Targeting the Australian right
The data suggest that Russian influence operations may be targeting the political right in Australia at this time. There is also an emphasis on international topics, such as terrorism, and UK, EU, and US politics.
The hashtag #abledanger (and the typo #abeldanger) also figures prominently. It refers to a blog that promotes conspiracy theories about American politics.
The hashtag network map of #auspol without Russian propaganda references looks considerably different. It reflects domestic political concerns such as the budget or debate over My Health Record, refugee policy and districts that were holding by-elections.
Building relationships to sow division
There are two ways to think about how information is exchanged in the public sphere. One is a rational model, where claims are backed by evidence. The other is a narrative model, where people reason through stories that resonate with them. Many contemporary theories of democracy rely on the rational model, but foreign influence operations make use of the fact that people behave more in line with the narrative model.
Disinformation, in this context, is not so much the distribution of falsehoods for political effect, but rather communications designed to manipulate a target audience in a manner favourable to the perpetrator.
In early 2015, Twitter accounts affiliated with the Internet Research Agency focused almost as much on nonpolitical topics as they did on political topics. These accounts are human-controlled accounts, so-called “trolls”, and they operate differently from bots.
Bots are automated to promote specific topics, hashtags, so they often lack the nuanced communication abilities of human-controlled accounts. This makes them less effective in strategically moving an audience than troll accounts run by humans.
By contrast, troll accounts are able to develop relationships, and it’s often through these relationships that political opinions are developed and voting decisions made.
Adversarial actors, such as Russia, try to shift the identifications of a target audience from one political affiliation to another.
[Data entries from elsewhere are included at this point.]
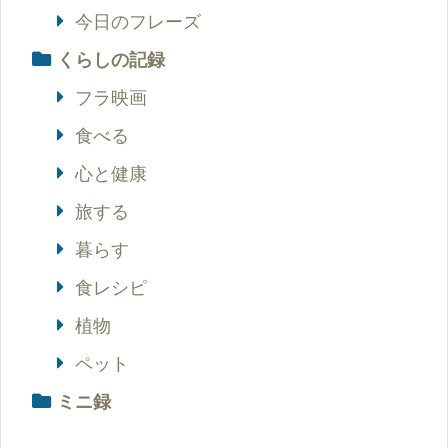
今日のフレーズ
くらしの記録
フラ映画
食べる
心と健康
旅する
暮らす
食レシピ
植物
ペット
ミニ録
One way of doing this is to break identifications with governing organisations by promoting a sense of insecurity and danger.
For example, there was a tragic case earlier this year where a man killed himself along with several members of his family. The ABC reported the news with the headline: “Margaret River Murder-Suicide: Seven People Found Dead at Home Near WA Holiday Town”. Meanwhile, the Russian news outlet Russia Today (RT) reported the news with the headline: “Seven People, Including 4 Children Shot Dead in Southwestern Australia”.
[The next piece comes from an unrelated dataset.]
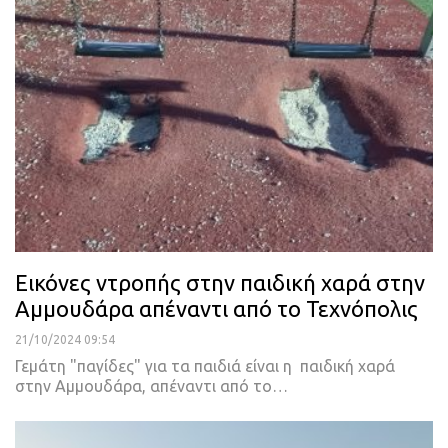
Εικόνες ντροπής στην παιδική χαρά στην
Αμμουδάρα απέναντι από το Τεχνόπολις
21/10/2024 09:54
Γεμάτη "παγίδες" για τα παιδιά είναι η παιδική χαρά
στην Αμμουδάρα, απέναντι από το…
Whereas the ABC headline alerts readers that there is no ongoing threat, the RT headline leaves it open, despite having the same information as the ABC buried down in the text of the article.
The difference seems minor, but there is increasing evidence that repeated messaging like this can have the effect of eroding support for political authorities and institutions. It helps build a narrative that these institutions are incapable of addressing the needs of their citizens.
Russian influence operations continue
These data should not be overstated. Of the 632,398 #auspol tweets collected from early May until 30 July, only 119 mentioned or linked to Russian propaganda outlets.
Nonetheless, the Russian tweets shed light on Russia’s propaganda efforts in Australia. The data set indicates that they are trying to cultivate an audience here through memes, hashtag games, and Aussie cultural references. And the network maps suggest they are trying to move Australians’ views on foreign affairs, particularly by targeting reporting on News Corporation outlets.
Democracies are, by their nature, open political systems. That makes them particularly vulnerable to influence efforts by foreign adversaries. The attacks on the 2016 US election have provided adversaries with a playbook to engage in operations against countries like Australia.